• Exercise directions: The entries below are to be returned as written, with all pictures dropped.

┌────────

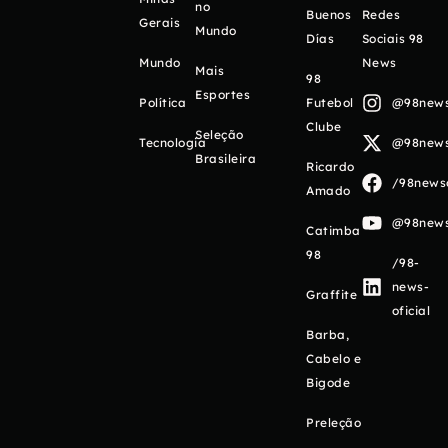
no
Buenos
Redes
Gerais
Mundo
Días
Sociais 98
Mundo
News
Mais
98
Esportes
Política
Futebol
@98newso
Clube
Seleção
Tecnologia
@98newso
Brasileira
Ricardo
/98newso
Amado
@98newso
Catimba
98
/98-
news-
Graffite
oficial
Barba,
Cabelo e
Bigode
Preleção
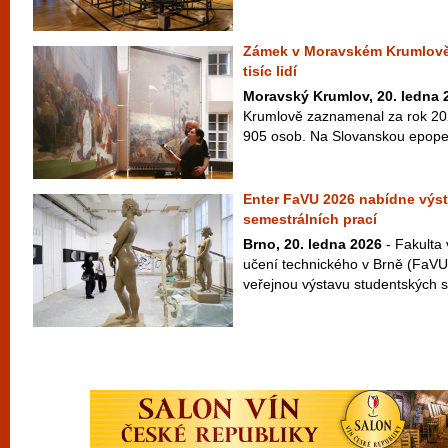
Zámek v Moravském Krumlově l
tisíc lidí
Moravský Krumlov, 20. ledna 
Krumlově zaznamenal za rok 20
905 osob. Na Slovanskou epopej 
Enter FaVU 2026 nabídne výs
semestrálních prací
Brno, 20. ledna 2026
- Fakulta
učení technického v Brně (FaVU
veřejnou výstavu studentských s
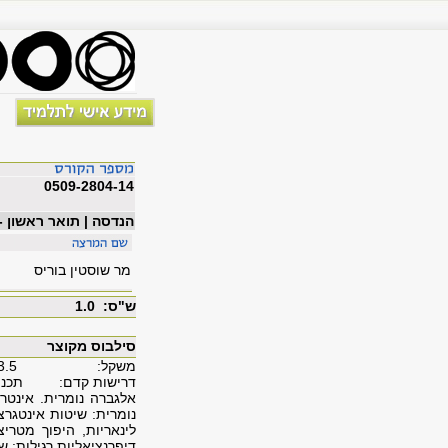
0509-2804-14
הנדסה | תואר ראשון -
מר שוסטין בוריס
ש"ס: 1.0
סילבוס מקוצר
משקל: 3.5
דרישות קדם: תכנות; מ
אלגברה נומרית. אינטרפ
נומרית: שיטות אינטגרצ
לינאריות, היפוך מטריצ
דיפרנציאליות רגילות: 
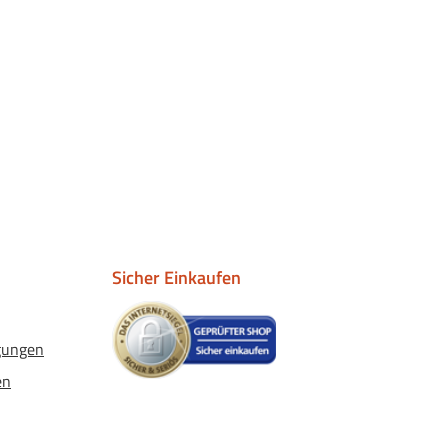
Sicher Einkaufen
gungen
en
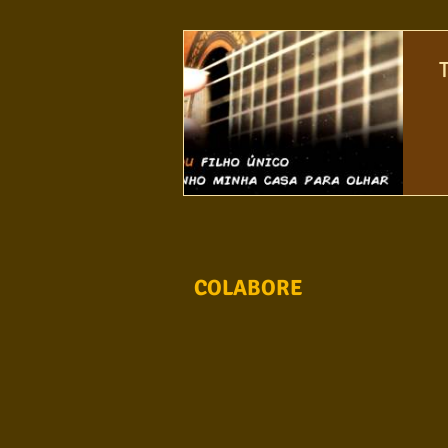
Conhecimento musical
Violão S
COLABORE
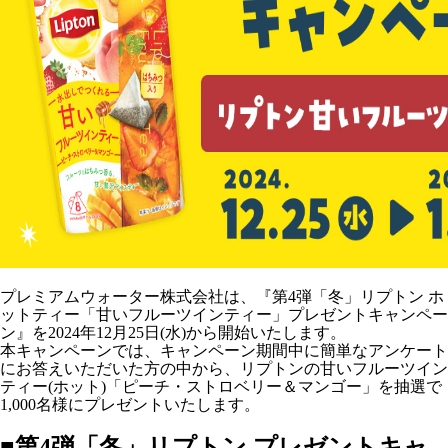
プレミアムウォーター株式会社は、『第4弾「冬」リプトン ホ
ットティー「甘いフルーツインティー」プレゼントキャンペー
ン』を2024年12月25日(水)から開始いたします。
本キャンペーンでは、キャンペーン期間中に簡単なアンケート
にお答えいただいた方の中から、リプトンの甘いフルーツイン
ティー(ホット)「ピーチ・ストロベリー＆マンゴー」を抽選で
1,000名様にプレゼントいたします。
■第4弾「冬」リプトン プレゼントキャ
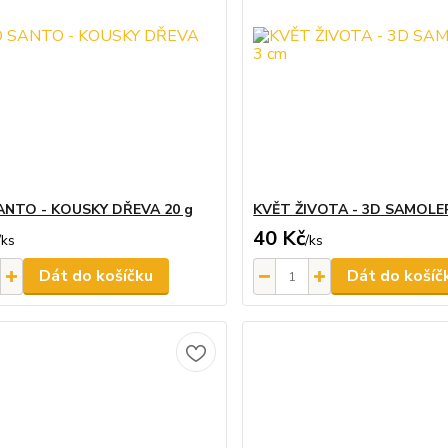
ANTO - KOUSKY DŘEVA 20 g
KVĚT ŽIVOTA - 3D SAMOLE
40 Kč
/
ks
/
ks
Dát do košíčku
Dát do košíč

└────────

• Response for this exercise:
no
Buenos
Redes
Gerais
Mundo
Días
Sociais 98
Mundo
News
Mais
98
Esportes
Política
Futebol
@98newso
Clube
Seleção
Tecnologia
@98newso
Brasileira
Ricardo
/98newso
Amado
@98newso
Catimba
98
/98-
news-
Graffite
oficial
Barba,
Cabelo e
Bigode
Preleção
Zámek v Moravském Krumlově l
tisíc lidí
Moravský Krumlov, 20. ledna 
Krumlově zaznamenal za rok 20
905 osob. Na Slovanskou epopej 
Enter FaVU 2026 nabídne výs
semestrálních prací
Brno, 20. ledna 2026
- Fakulta
učení technického v Brně (FaVU
veřejnou výstavu studentských s
0509-2804-14
הנדסה | תואר ראשון -
מר שוסטין בוריס
ש"ס: 1.0
סילבוס מקוצר
משקל: 3.5
דרישות קדם: תכנות; מ
אלגברה נומרית. אינטרפ
נומרית: שיטות אינטגרצ
לינאריות, היפוך מטריצ
דיפרנציאליות רגילות: 
Sicher Einkaufen
gungen
en
Conhecimento musical
Violão S
COLABORE
プレミアムウォーター株式会社は、『第4弾「冬」リプトン ホ
ットティー「甘いフルーツインティー」プレゼントキャンペー
ン』を2024年12月25日(水)から開始いたします。
本キャンペーンでは、キャンペーン期間中に簡単なアンケート
にお答えいただいた方の中から、リプトンの甘いフルーツイン
ティー(ホット)「ピーチ・ストロベリー＆マンゴー」を抽選で
1,000名様にプレゼントいたします。
■第4弾「冬」リプトン プレゼントキャ
ANTO - KOUSKY DŘEVA 20 g
KVĚT ŽIVOTA - 3D SAMOLE
40 Kč
/
ks
/
ks
Dát do košíčku
Dát do košíč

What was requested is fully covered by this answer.